Extract:
Moreover, much of Bangladesh's industrial output still depends heavily on imported inputs, putting pressure on the exchange rate and foreign reserves. Building local backward linkages, supported by innovation and better technology adoption, would reduce that dependency and keep more value inside the domestic economy. To ensure post-LDC market access, Bangladesh must comply with tighter rules of origin to get access into the EU and the USA. Trade-based and production-based value chain addition needs to be prioritized.
We also need to acknowledge that trade policy reform connects directly to the trade preparedness gap discussed earlier. Tariff incentives should be brought into line with WTO rules, and the long-standing bias against exports needs to be addressed directly. Besides, sustainability measures, technical product standards, and compliance regimes are preconditions for market access in the EU and the USA.
Those requirements will become considerably tougher in the post-LDC period. Bangladesh needs to move faster on free trade agreements with key partners and build a stronger regional framework across South Asia. Trade agreements mean little if goods cannot move efficiently. Bangladesh's logistics sector has not kept pace with its trade ambitions. Congested ports, slow customs clearance, inadequate airport hangar capacity, and unreliable freight services raise the cost of doing business and erode trade competitiveness.

Task A: Summarize the passage on Bangladesh's trade in two sentences.
Task B: Render this sentence from the passage on Bangladesh's trade in Spanish: "Trade agreements mean little if goods cannot move efficiently."
Task C: According to the passage on Bangladesh's trade, which logistics problems raise the cost of doing business?

Supplied information:
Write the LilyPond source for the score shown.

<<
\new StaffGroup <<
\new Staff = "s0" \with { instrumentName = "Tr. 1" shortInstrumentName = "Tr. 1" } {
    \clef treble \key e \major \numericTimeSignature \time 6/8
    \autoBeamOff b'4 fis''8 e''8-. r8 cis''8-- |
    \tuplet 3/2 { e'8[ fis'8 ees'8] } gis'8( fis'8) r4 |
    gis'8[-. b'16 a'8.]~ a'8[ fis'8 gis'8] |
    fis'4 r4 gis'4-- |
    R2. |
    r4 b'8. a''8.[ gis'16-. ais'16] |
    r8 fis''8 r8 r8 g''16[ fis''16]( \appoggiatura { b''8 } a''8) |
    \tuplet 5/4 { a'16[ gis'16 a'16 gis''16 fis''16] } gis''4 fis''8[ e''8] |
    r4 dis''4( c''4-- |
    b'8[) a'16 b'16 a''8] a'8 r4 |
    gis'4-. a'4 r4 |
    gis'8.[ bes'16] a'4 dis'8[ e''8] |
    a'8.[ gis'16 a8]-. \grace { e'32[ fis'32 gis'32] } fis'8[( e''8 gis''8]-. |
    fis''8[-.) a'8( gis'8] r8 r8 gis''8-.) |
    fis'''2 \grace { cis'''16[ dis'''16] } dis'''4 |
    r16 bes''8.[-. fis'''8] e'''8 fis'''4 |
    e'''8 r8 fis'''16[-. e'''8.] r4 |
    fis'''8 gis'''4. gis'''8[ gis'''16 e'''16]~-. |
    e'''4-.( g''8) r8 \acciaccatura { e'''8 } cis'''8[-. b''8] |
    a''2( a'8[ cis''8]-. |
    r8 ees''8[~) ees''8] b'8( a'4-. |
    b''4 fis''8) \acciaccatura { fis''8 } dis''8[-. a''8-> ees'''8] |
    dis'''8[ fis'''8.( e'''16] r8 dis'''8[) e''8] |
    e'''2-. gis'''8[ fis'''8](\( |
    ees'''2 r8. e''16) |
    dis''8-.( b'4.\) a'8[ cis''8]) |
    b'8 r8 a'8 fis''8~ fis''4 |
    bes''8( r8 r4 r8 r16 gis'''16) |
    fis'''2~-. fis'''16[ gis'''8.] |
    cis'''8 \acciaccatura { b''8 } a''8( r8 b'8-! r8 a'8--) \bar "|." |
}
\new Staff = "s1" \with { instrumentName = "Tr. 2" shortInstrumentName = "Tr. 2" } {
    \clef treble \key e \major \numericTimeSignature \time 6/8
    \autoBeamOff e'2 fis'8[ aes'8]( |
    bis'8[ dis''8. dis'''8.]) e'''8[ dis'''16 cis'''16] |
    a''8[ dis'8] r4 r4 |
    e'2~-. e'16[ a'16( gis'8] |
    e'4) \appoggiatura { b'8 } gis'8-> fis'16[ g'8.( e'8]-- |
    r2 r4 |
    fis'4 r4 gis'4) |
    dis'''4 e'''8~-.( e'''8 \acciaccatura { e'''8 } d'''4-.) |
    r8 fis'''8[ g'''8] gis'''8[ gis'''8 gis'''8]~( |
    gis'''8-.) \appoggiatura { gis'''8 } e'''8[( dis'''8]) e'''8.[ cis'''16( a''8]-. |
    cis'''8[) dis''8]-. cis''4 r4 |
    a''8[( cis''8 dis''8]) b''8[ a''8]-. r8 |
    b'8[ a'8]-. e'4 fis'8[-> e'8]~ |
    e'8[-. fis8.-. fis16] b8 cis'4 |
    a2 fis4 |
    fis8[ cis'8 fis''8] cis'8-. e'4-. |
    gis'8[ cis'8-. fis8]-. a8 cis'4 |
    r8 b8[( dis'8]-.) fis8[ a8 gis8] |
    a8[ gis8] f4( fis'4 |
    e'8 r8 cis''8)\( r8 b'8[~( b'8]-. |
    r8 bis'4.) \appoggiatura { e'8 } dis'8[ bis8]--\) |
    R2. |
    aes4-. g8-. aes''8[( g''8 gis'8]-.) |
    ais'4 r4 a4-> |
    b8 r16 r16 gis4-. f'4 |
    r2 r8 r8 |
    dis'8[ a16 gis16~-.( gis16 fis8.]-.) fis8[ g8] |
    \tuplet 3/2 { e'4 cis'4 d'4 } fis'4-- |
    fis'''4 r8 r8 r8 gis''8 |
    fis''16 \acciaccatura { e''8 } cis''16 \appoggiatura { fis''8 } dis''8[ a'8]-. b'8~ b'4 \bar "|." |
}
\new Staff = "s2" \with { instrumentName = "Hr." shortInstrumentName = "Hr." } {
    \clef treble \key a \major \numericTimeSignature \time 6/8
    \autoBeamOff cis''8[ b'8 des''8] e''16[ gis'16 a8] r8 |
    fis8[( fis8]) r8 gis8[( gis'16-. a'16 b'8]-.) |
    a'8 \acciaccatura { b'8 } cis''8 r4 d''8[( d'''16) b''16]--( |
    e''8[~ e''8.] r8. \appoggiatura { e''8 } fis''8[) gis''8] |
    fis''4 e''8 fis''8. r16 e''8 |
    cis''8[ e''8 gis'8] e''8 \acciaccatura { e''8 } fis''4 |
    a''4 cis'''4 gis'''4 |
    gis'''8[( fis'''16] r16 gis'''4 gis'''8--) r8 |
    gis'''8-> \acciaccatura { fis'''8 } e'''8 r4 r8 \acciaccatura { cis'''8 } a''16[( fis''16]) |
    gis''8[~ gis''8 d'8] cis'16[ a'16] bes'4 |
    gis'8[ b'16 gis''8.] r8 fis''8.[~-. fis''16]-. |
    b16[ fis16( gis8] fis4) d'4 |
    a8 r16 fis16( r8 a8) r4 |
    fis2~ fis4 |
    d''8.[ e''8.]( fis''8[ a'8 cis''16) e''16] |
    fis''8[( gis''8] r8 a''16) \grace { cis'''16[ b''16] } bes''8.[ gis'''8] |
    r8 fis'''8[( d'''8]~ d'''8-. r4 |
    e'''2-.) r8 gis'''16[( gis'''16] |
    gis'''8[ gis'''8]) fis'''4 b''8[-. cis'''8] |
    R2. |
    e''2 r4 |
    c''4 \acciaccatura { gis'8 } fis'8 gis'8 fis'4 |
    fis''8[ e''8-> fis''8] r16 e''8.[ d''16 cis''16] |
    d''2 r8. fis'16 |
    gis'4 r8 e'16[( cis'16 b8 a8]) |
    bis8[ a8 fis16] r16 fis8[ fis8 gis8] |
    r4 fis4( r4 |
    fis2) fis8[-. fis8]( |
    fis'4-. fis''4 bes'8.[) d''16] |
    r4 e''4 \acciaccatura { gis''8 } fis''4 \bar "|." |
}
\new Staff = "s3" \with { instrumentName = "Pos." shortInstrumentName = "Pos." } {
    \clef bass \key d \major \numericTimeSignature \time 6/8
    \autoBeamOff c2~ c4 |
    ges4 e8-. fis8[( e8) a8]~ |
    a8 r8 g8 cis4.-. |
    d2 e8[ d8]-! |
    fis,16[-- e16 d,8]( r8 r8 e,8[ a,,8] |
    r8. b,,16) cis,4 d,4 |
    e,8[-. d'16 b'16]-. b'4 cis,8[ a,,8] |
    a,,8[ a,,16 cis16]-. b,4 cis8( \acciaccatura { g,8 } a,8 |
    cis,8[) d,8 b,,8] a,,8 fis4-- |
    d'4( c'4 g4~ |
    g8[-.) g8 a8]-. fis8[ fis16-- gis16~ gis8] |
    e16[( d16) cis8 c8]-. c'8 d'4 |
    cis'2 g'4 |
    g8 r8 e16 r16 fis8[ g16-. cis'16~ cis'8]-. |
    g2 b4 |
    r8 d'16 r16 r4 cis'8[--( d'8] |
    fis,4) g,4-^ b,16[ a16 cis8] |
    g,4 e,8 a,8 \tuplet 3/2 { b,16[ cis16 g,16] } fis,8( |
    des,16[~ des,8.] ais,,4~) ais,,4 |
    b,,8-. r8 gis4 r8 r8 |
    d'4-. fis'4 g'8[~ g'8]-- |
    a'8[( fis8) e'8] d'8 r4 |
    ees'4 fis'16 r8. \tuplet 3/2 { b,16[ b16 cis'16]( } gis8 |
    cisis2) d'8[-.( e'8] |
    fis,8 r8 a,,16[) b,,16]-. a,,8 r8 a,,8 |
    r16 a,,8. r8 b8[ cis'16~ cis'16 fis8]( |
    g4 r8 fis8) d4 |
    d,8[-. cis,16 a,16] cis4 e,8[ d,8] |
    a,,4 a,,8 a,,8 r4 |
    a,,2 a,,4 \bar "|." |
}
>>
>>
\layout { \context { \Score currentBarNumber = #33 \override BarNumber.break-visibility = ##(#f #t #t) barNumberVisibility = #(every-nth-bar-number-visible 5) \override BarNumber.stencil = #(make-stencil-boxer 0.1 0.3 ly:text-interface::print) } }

Expected output A: Bangladesh's industry relies heavily on imported inputs, and building local backward linkages would reduce that dependency, while post-LDC access to the EU and the USA will require meeting tighter rules of origin, standards and compliance regimes. The country also needs to align tariff incentives with WTO rules, address the bias against exports, move faster on free trade agreements and fix a logistics sector whose congested ports, slow customs and unreliable freight services erode competitiveness.

Expected output B: Los acuerdos comerciales significan poco si las mercancías no pueden circular de manera eficiente.

Expected output C: Congested ports, slow customs clearance, inadequate airport hangar capacity, and unreliable freight services.